We laugh, we weep, we hope, we fear,

And that’s the burden of the year.


Ella Wheeler Wilcox


Your turn, poetry peeps. Thanks again for joining me this month with your thoughts and observations. May the rest of your year be filled with poetry. And tea.


  1. Good poem! I especially like the rhymes. Comforting. I’m not insistent about them. I can take them or leave them, but for this particular poem, which is joy and sorrow and hope and resignation and acceptance……and plain old LIFE….the rhymes lighten the weight.

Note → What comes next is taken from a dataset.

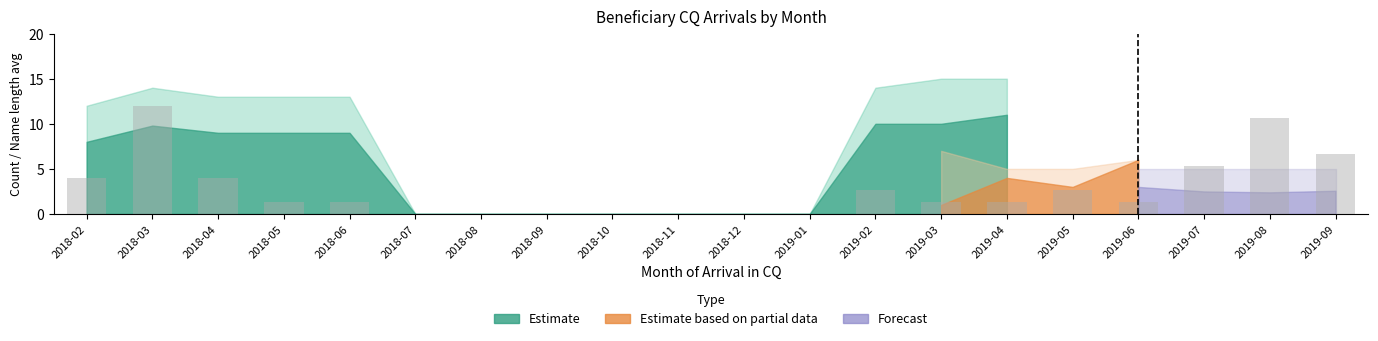

Are the bars horizontal?

No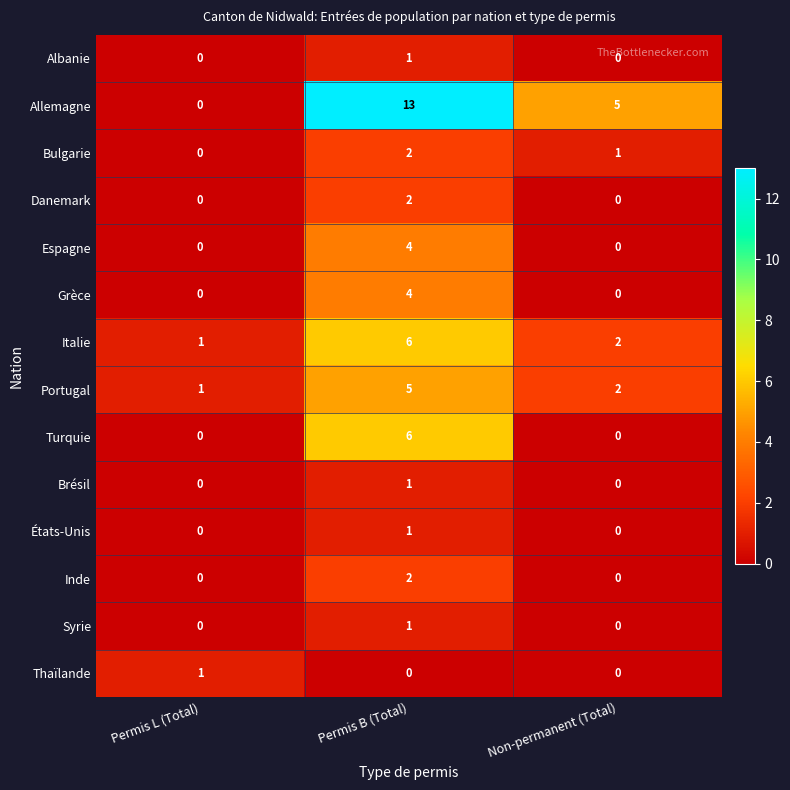

Which series changed the most between Permis B (Total) and Non-permanent (Total)?

Allemagne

    You are outing me with your introductory comments, though. I dread holidays. I have celebrated barely a handful of them in 5 years, and only then because people were visiting and I needed to, which I feel bad about, but I’m doing the best I can, so no apologies. I absent myself from them so as not to wreck it for others and I wait for the day to pass, always thinking, “Maybe next year.” At one time, I used to celebrate well. I need to write a poem or something about this aspect of things and put it with my others.

    • I like that, “the rhymes lighten the weight.”

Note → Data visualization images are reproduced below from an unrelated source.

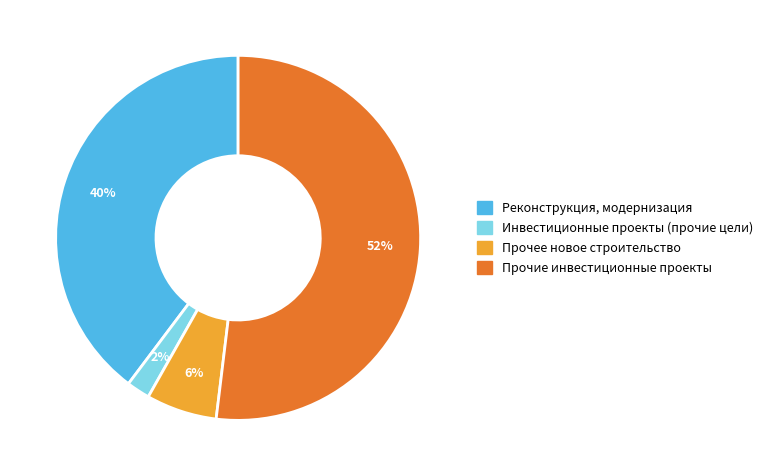

To the nearest percent, what is the average slice percentage?

25%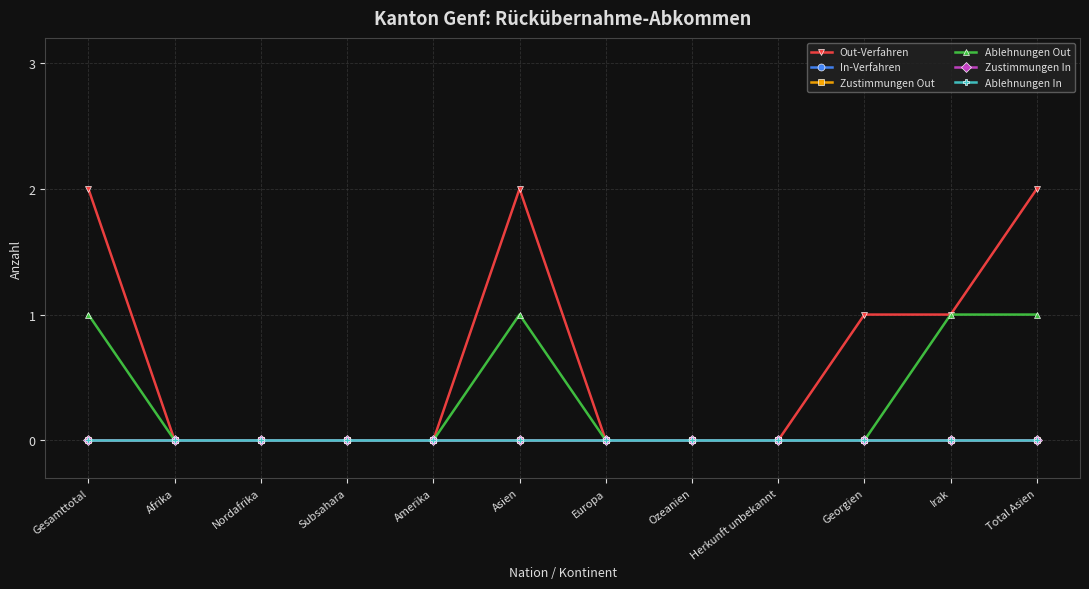

Is this an area chart (filled region under the line)?

No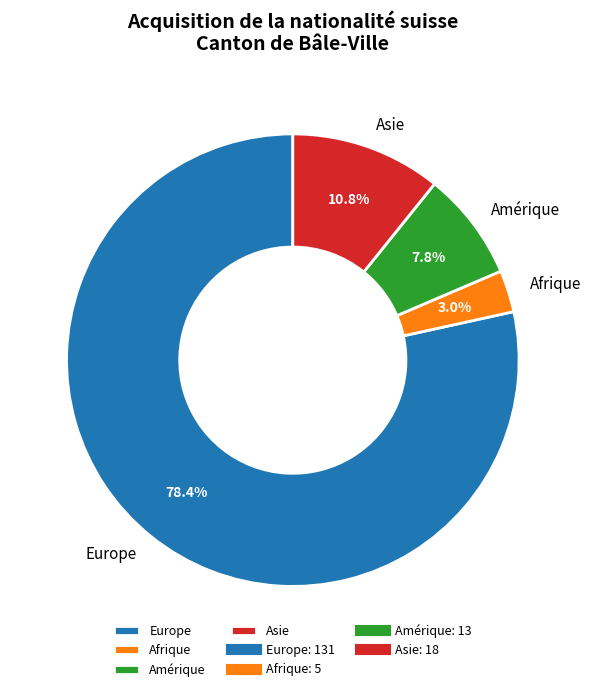

How many slices are in this pie chart?

4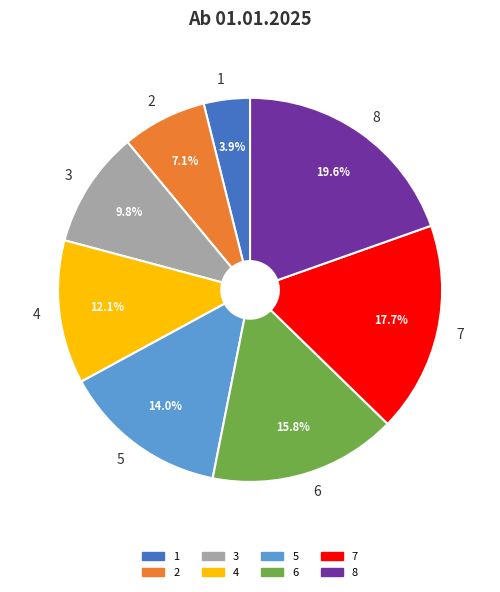

To the nearest percent, what portion does 5 represent?

14%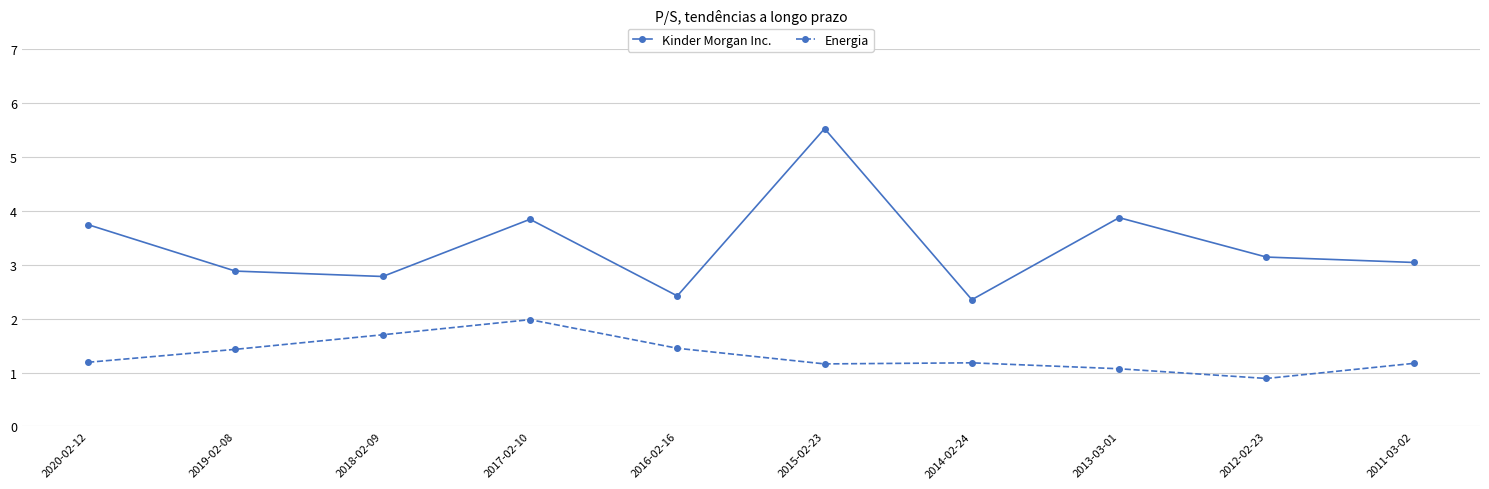

What is the difference between the maximum and second lowest values in the Energia series?

0.9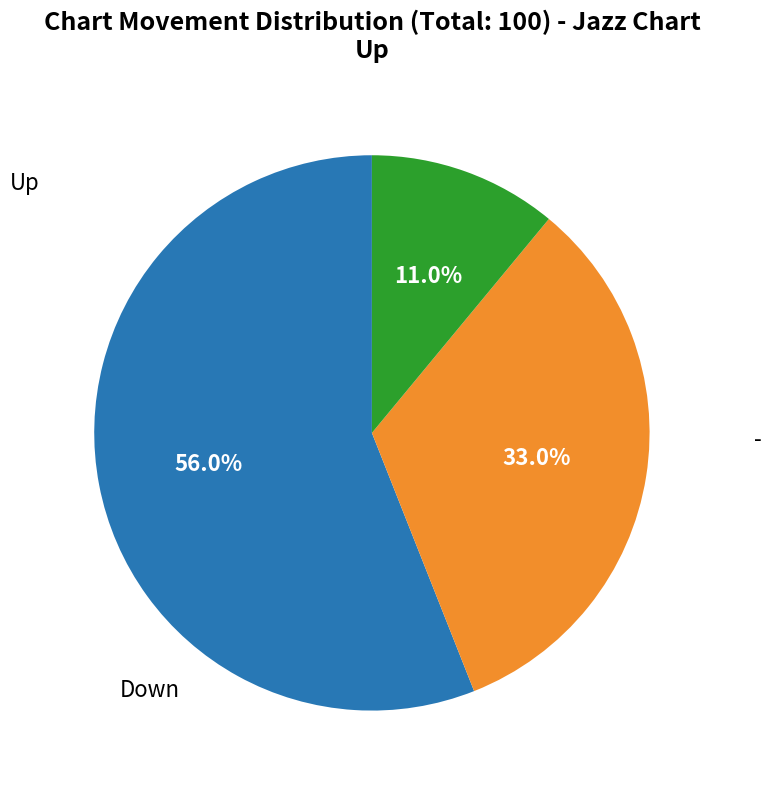

Does any single category account for the majority?

Yes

      No apologies necessary, Marilyn, but I do like the idea of you exploring that in a poem or something. I am finding that a lot of people have at least one holiday that’s hard, but they all think they’re the only ones. It’s actually frightfully common.

      And the poetry club has been better than I imagined. I especially loved it when people commented on each other’s comments–like in a TSP workshop.

  2. I have SUPER-enjoyed this poetry club, Megan. Is it what you imagined?


    The ceramic bunny peers down at me
    from inside a transparent bin
    up under the rafters in the garage.
    Her fixed gaze, silent, speaks.

    Didn’t Easter just pass?
    Yeah, sorry. Maybe next year.
    You said that last year.
    I’m doing the best I can.

    Last Christmas I put up
    a tree with lights
    where it could be seen through the living room window.
    Not a single decoration hung on it,
    but you couldn’t tell from the street.

    I closed my eyes on the 24th and
    wished for Boxing Day to get here.
    I am forever waiting for the day after it’s over.

    Nobody knows.
    All the secrets are up in the rafters
    hidden away with zip-locked Easter grass,
    a pumpkin-shaped bowl that once held Halloween candy,
    Pilgrim salf-and-pepper shakers,
    fake potted mums and
    leaves for scattering, which,
    when done right, give
    the most incredible appearance
    of carefree randomness.
    But you have to work hard to achieve that look.